Jen nickte erfreut. „Können wir machen. Morgen ist Samstag, oder?“, fragte sie, eher um etwas gefragt zu haben, als dass sie es tatsächlich nicht wusste. Sie war aufgeregt wegen den Seelenjägern, aber auch ein wenig wegen... naja, Nico.

Nico nickte. „Ja. In dem Fall morgen? Oder hast du was vor?“

„Nein, morgen geht klar“, bestätigte Jen.

Der Abschied war schwierig. Keiner der beiden wusste recht, wie verabschieden - umarmen oder etwa die Hand schütteln? - und Jen winkte ihm schlussendlich einfach kurz zu und setzte den Cap auf. Eine Sekunde später war sie verschwunden. Nico schaute einen Moment auf die Stelle, an der Jen gerade noch gestanden hatte und ein sanftes Lächeln verzog sein Gesicht, als würde er sich an schöne Strandferien erinnern.


Samstag, 11:00 Uhr

Das Mädchen nahm den Jungen neben ihr bei der Hand und setzte sich zielstrebig in Bewegung.

Sie hatten schon zu viel Zeit damit vertrödelt, die Adresse der Göre herauszufinden, als dass sie jetzt so vor sich hinschleichen konnten! Unwirsch warf sie sich die langen blonden Haare über die Schulter und durchdachte erneut ihr Vorhaben. Sie würden die Kraft der unsichtbaren Seelen an sich reißen und nichts und niemand würde sie dieses Mal aufhalten. Alles war vorbereitet, sie mussten sie nur noch in die Falle locken. Es konnte doch nicht so schwierig sein, einen kleinen Jungen und ein rebellisches Balg zu fangen! Denn diese Kraft der unsichtbaren Seelen gehörte allein ihr. Naja, und noch ihrem Freund. Aber sie hatte es verdient, denn sie würde sie so anwenden, wie man eine solch große Gabe benutzte! Man versteckte sich nicht vor den Leuten, sondern man zeigte ihnen, was man ist. Eine solche Gabe gehörte in die Öffentlichkeit, gehörte gefeiert. Wenn sie den beiden ihre Kräfte rauben konnte, würde sie endlich in der Lage sein, das zu tun, wozu sie geboren war. Sie verzog ihre vollen Lippen zu einem hinterhältigen Lächeln, als sie daran dachte, wie einfach ihnen die zweite unsichtbare Seele in die Hände gerutscht war.

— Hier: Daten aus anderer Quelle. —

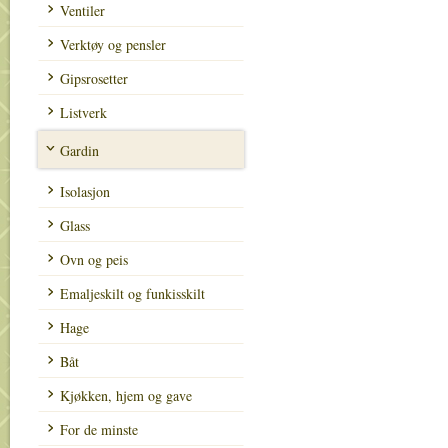
Ventiler
Verktøy og pensler
Gipsrosetter
Listverk
Gardin
Isolasjon
Glass
Ovn og peis
Emaljeskilt og funkisskilt
Hage
Båt
Kjøkken, hjem og gave
For de minste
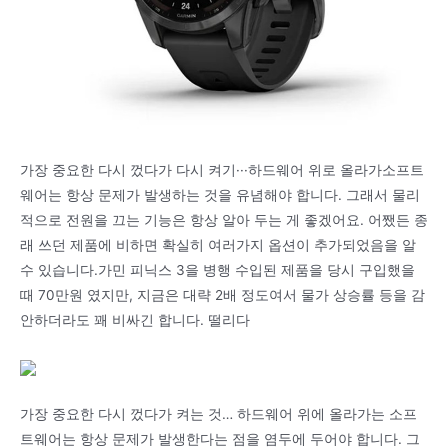
가장 중요한 다시 껐다가 다시 켜기···하드웨어 위로 올라가소프트
웨어는 항상 문제가 발생하는 것을 유념해야 합니다. 그래서 물리
적으로 전원을 끄는 기능은 항상 알아 두는 게 좋겠어요. 어쨌든 종
래 쓰던 제품에 비하면 확실히 여러가지 옵션이 추가되었음을 알
수 있습니다.가민 피닉스 3을 병행 수입된 제품을 당시 구입했을
때 70만원 였지만, 지금은 대략 2배 정도여서 물가 상승률 등을 감
안하더라도 꽤 비싸긴 합니다. 떨리다
가장 중요한 다시 껐다가 켜는 것… 하드웨어 위에 올라가는 소프
트웨어는 항상 문제가 발생한다는 점을 염두에 두어야 합니다. 그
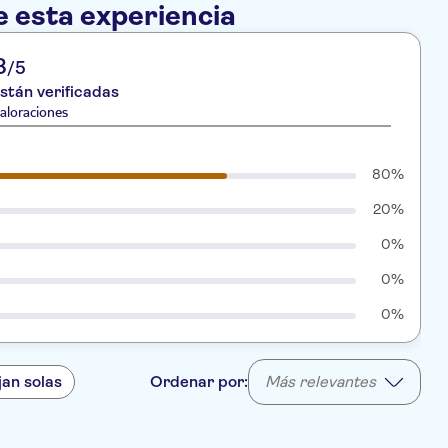
e esta experiencia
8
/5
stán verificadas
aloraciones
80%
20%
0%
0%
0%
jan solas
Ordenar por:
Más relevantes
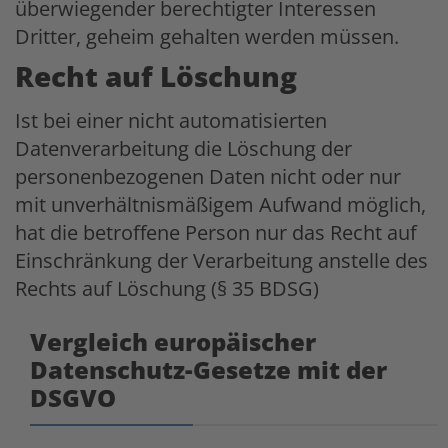
überwiegender berechtigter Interessen
Dritter, geheim gehalten werden müssen.
Recht auf Löschung
Ist bei einer nicht automatisierten
Datenverarbeitung die Löschung der
personenbezogenen Daten nicht oder nur
mit unverhältnismäßigem Aufwand möglich,
hat die betroffene Person nur das Recht auf
Einschränkung der Verarbeitung anstelle des
Rechts auf Löschung (§ 35 BDSG)
Vergleich europäischer
Datenschutz-Gesetze mit der
DSGVO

Man brauchte diesen Burschen nur kurz in ein Haus zu setzen und schon verliebte sich eine in ihn. Wie töricht. Das Mädchen hätte sich eigentlich denken könnte, dass die beiden sich im Haus Lupos treffen würden, wo das doch der Ursprung des Ganzen war. Sie warf einen Blick auf ihren Begleiter. Mit den dunklen Augen, dem breiten Körperbau und der rostbraunen Haut sah er ziemlich gut aus - und war auch einschüchternd genug für ein kleines Mädchen. Als ihr Freund ihren Blick bemerkte, warf er ihr ein diabolisches Lachen zu, auch er freute sich auf dem bevorstehenden „Besuch“.

Das Mädchen erwiderte das Lächeln mit einem leisen, boshaften Kichern und ging die letzten Stufen zu einem schlichten Haus hoch. Dann warf sie sich die Haare über die Schulter und klingelte Sturm.